It does sound sensible. My own decidedly non-expert speculation
was that the big 30 % performance hit right at 4 KB may be related
to memory allocation issues or having to split the skb across
multiple 4 KB pages. And perhaps it only affected the single
process case because with multiple processes lock contention may
be a bigger issue and the xmit batching changes would presumably
help with that. I am admittedly a novice when it comes to the
detailed internals of TCP/skb processing, although I have been
slowly slogging my way through parts of the TCP kernel code to
try and get a better understanding, so I don't know if these
thoughts have any merit.
BTW does anyone know of a good book they would recommend that has
substantial coverage of the Linux kernel TCP code, that's fairly
up-to-date and gives both an overall view of the code and packet
flow as well as details on individual functions and algorithms,
and hopefully covers basic issues like locking and synchronization,
concurrency of different parts of the stack, and memory allocation.

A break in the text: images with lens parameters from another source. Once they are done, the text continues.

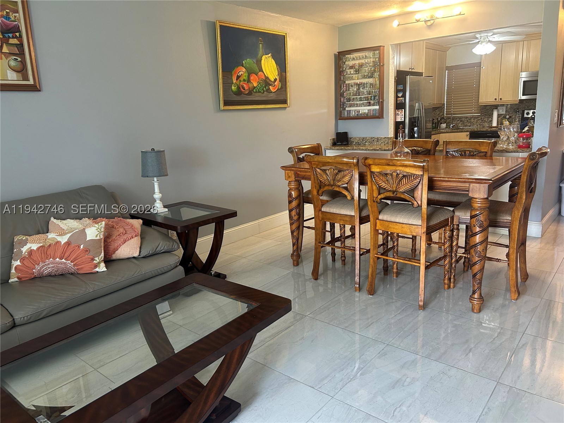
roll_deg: +3.2
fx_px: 424
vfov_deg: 53.1
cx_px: 282
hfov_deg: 67.3
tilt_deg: -13.1
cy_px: 212
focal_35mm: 26
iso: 160
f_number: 1.5
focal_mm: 5.7
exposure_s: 1/60
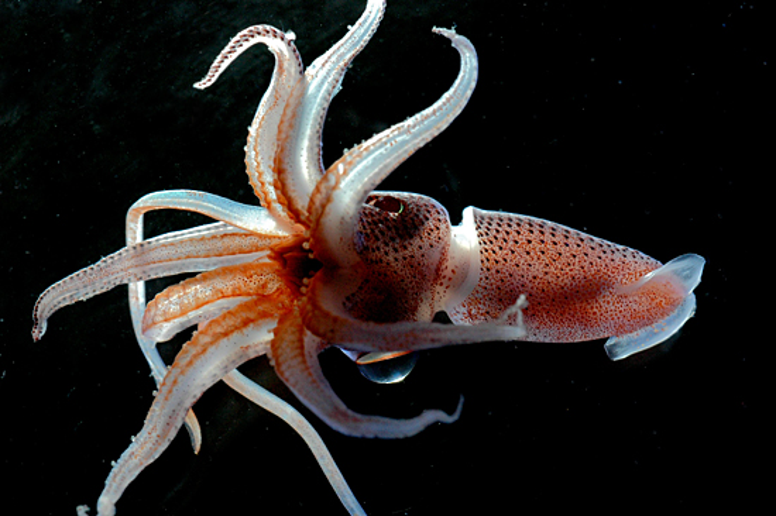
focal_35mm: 90
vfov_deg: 15.2
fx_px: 1939
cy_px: 258
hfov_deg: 22.6
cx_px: 388
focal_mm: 60
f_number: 16
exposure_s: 1/60
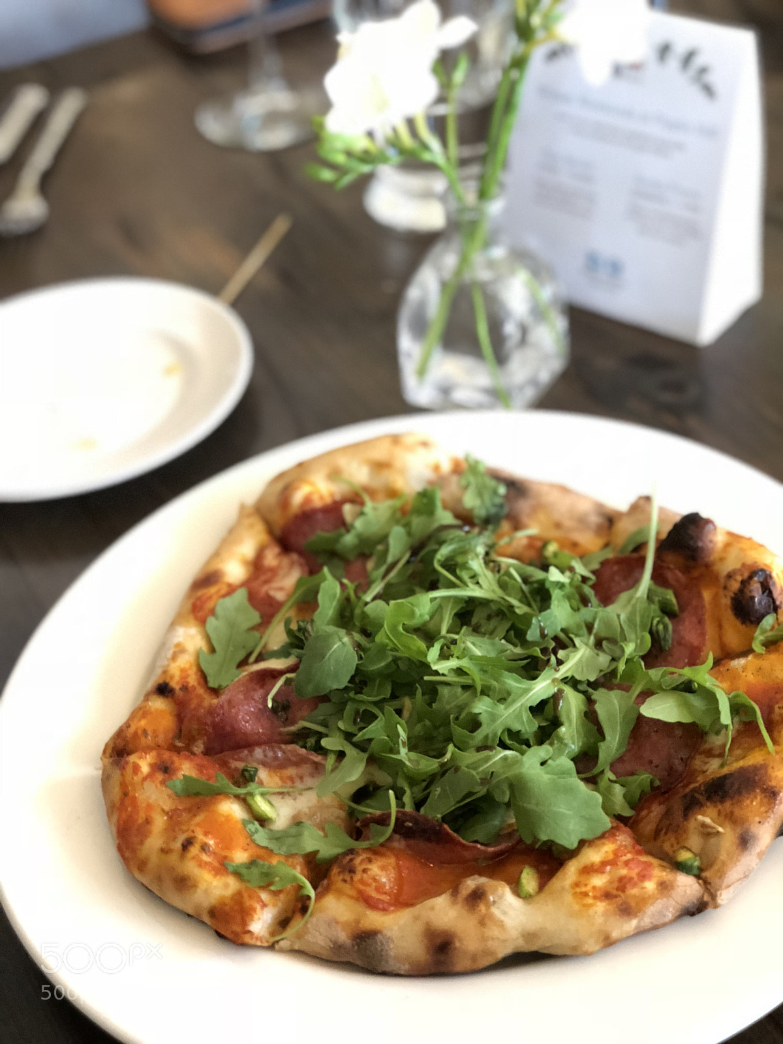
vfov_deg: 33.8
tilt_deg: -38.6
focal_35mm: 57
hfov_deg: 25.7
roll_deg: +7.2
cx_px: 392
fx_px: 1719
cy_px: 522
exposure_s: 1/60
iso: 1000
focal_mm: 6.6
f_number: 2.8
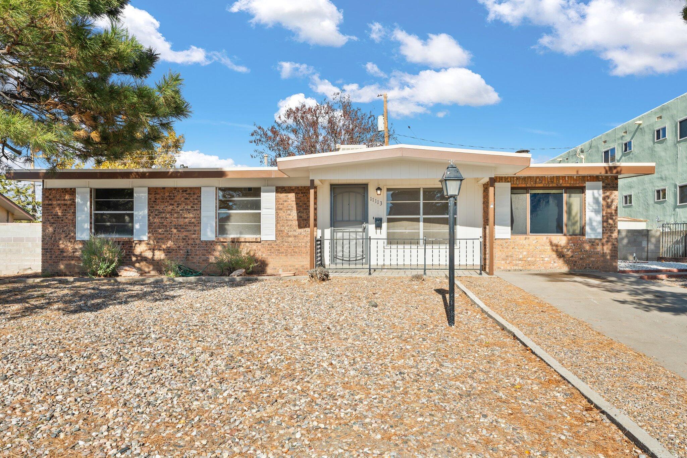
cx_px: 344
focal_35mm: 25
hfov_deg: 71.5
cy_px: 229
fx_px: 477
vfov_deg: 51.3
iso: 320
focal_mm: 25
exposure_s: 1/320
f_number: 9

I have several books already on Linux kernel and networking internals,
but they seem to only cover the IP (and perhaps UDP) portions of the
network stack, and none have more than a cursory reference to TCP.

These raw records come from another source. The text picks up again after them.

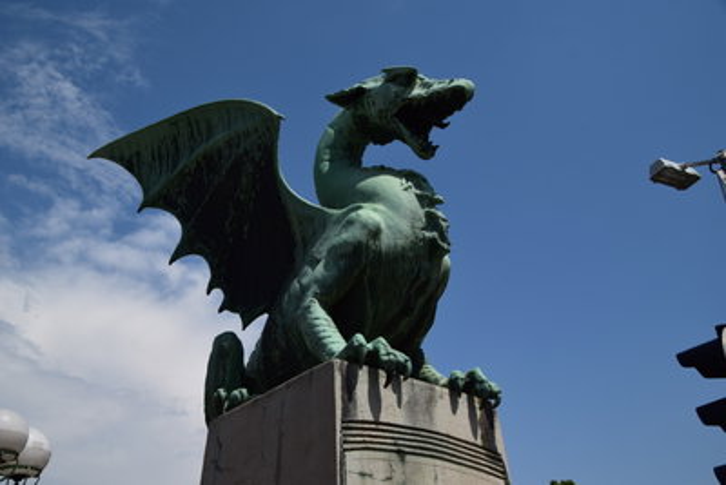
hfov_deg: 55.1
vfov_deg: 38.4
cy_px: 242
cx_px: 363
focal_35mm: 34
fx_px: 696
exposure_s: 1/1000
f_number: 10
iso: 200
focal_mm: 23
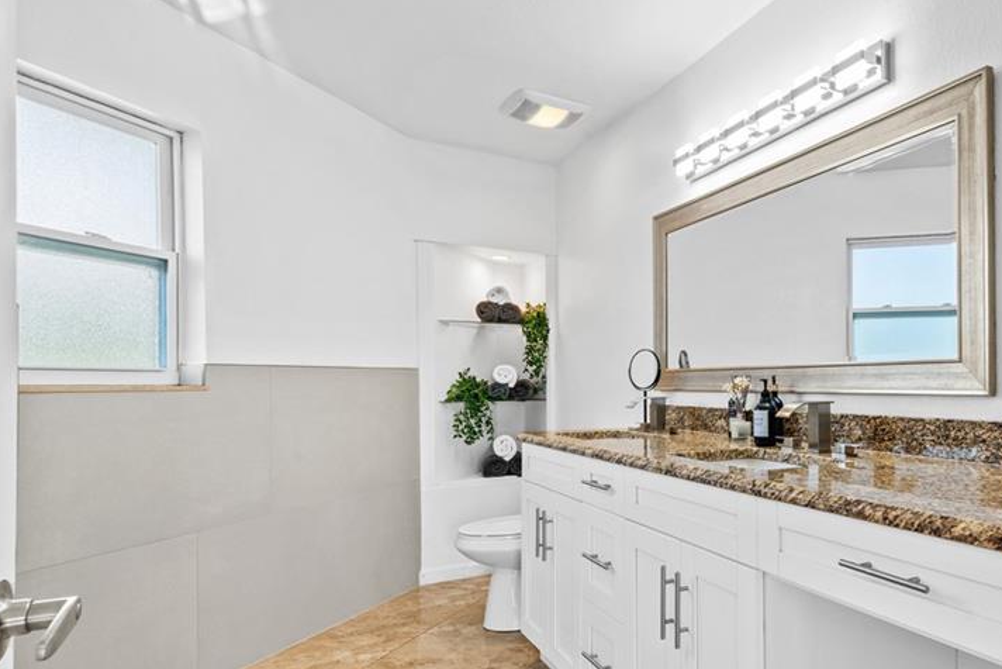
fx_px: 640
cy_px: 385
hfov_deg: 72.6
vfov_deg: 54.9
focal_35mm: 23
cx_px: 706
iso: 800
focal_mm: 16
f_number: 10
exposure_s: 1/30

The most useful documentation on the Linux TCP stack that I have
found thus far is some of Dave Miller's excellent web pages and
a few other web references, but overall it seems fairly skimpy
for such an important part of the Linux network code.
It would be good to see some empirical evidence that there aren't
any unforeseen gotchas for larger packet sizes, that at least the
same level of performance can be obtained with no greater CPU
utilization.
Looking forward to it.
As you have written previously, and I heartily agree with, this is a
very good practice for developing performance enhancement patches.